Nasal congestion, also called a stuffy nose, is a condition mainly triggered by environmental factors. You will experience sinus pain, swollen nasal tissue, increased mucus, and a running nose when you have nasal congestion. Normally, nasal congestion can go away with simple home remedies, especially if its cause is the common cold. However, it is advisable that you seek medical treatment if the nasal congestion worsens. Mani h Zadeh, MD is an otolaryngologist who treats nasal congestion and other ENT conditions. Below are the top causes of nasal congestion;
Influenza, also known as flu, is a communicable respiratory disease caused by viruses. Symptoms of influenza can differ from body aches, fever, coughing, fatigue, headache, and chills. It is transmitted through sneezing, talking, and coughing. You can also get this flu by touching contaminated areas and placing your hands on your face. Influenza is a major cause of nasal congestion and normally affects young people and the elderly. It infects the throat, nose, and even the lungs and results in congestion.
When you have a common cold, the virus enters the openings behind your eyes and nose, thus irritating them. This process makes your immune system produce mucus to clear the virus and irrigate the irritated tissues. Removing a virus from the body is not easy hence, the mucus continues to concentrate. As a result, the sinuses overflow and pressurize each surrounding part. Your immune system sends all types of unique cells and increases blood flow to that part to get rid of the virus. Those efforts to kill the virus cause inflammation, which generates more pressure and results in nasal congestion.
Allergic rhinitis is a condition where things you are allergic to irritate your nose. You may be allergic to pollen, dust, or mold. Allergic rhinitis makes you have a runny or stuffy nose, sneezing, congestion, or itchiness. Allergic rhinitis makes your immune system fight off allergens that may harm your body. As the immune system tries to eject the allergens, your nose, eyes, and throat get inflamed, causing swelling of the nasal channels and increased mucus production and congestion. Your bloodstream receives natural chemicals from the immune system thus causing pressure.
Nasal congestion is caused by inflating and irritating the tissue lining the nasal area. When sinuses are filled with air, they are considered healthy, but when fluid fills them, they encourage the growth of infection. When bacteria or a virus infects the sinuses, it leads to sinus infection.
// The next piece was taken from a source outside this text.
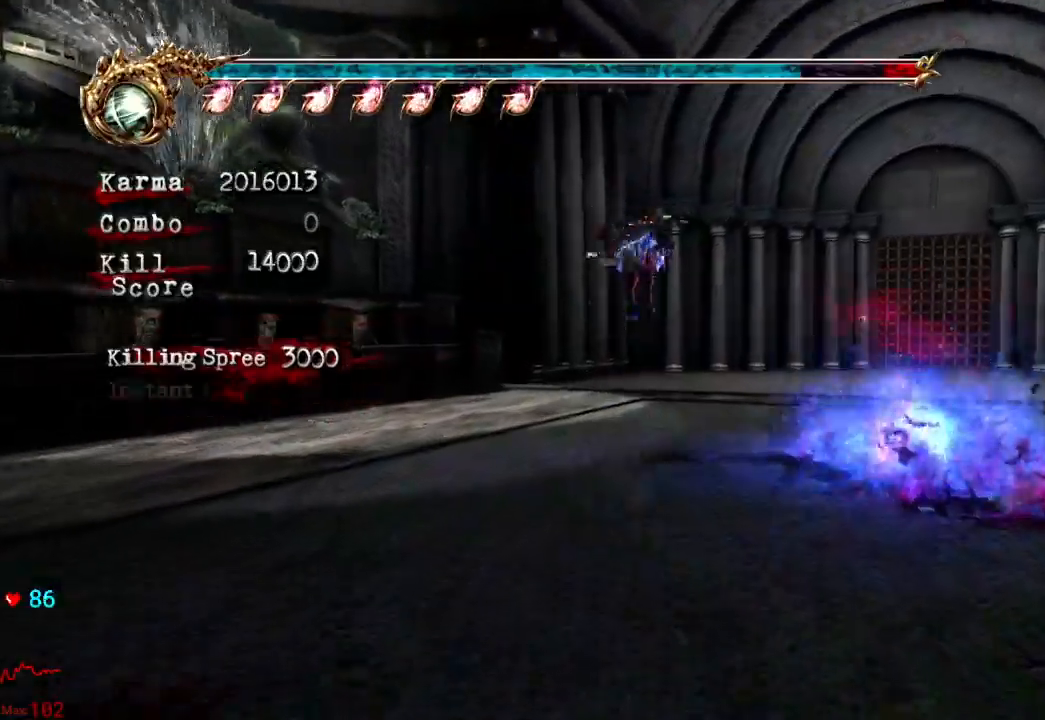
Gameplay with a controller (Xbox layout); each line is a JSON object with the inputs held at the frame after it (dt_ms = milliseconds from this image to that frame). "events" lists button and stick changes between this image and that frame as [ms after this image, input, new state], when the widget could be followed in between. Not read: L3 R3.
{"dt_ms": 500, "buttons": ["Y"], "left_stick": "center", "right_stick": "center", "events": [[200, "L2", "up"], [250, "Y", "down"]]}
Sinus infection swells your sinuses, mucus production increases, and inflammation which causes runny nose and congestion.
Nasal congestion can be uncomfortable and irritating. It causes difficulty breathing, headache, inflammation, and swelling that compresses the flow of air and makes it difficult to pass mucus out of the nose. One way to prevent nasal congestion is to avoid known allergens. In most cases of nasal congestion, you may not require to see a doctor. For example, if the congestion has no complications, such as fever. However, if you notice that the congestion is long-term and is becoming severe, an evaluation by an otolaryngologist can help treat the condition.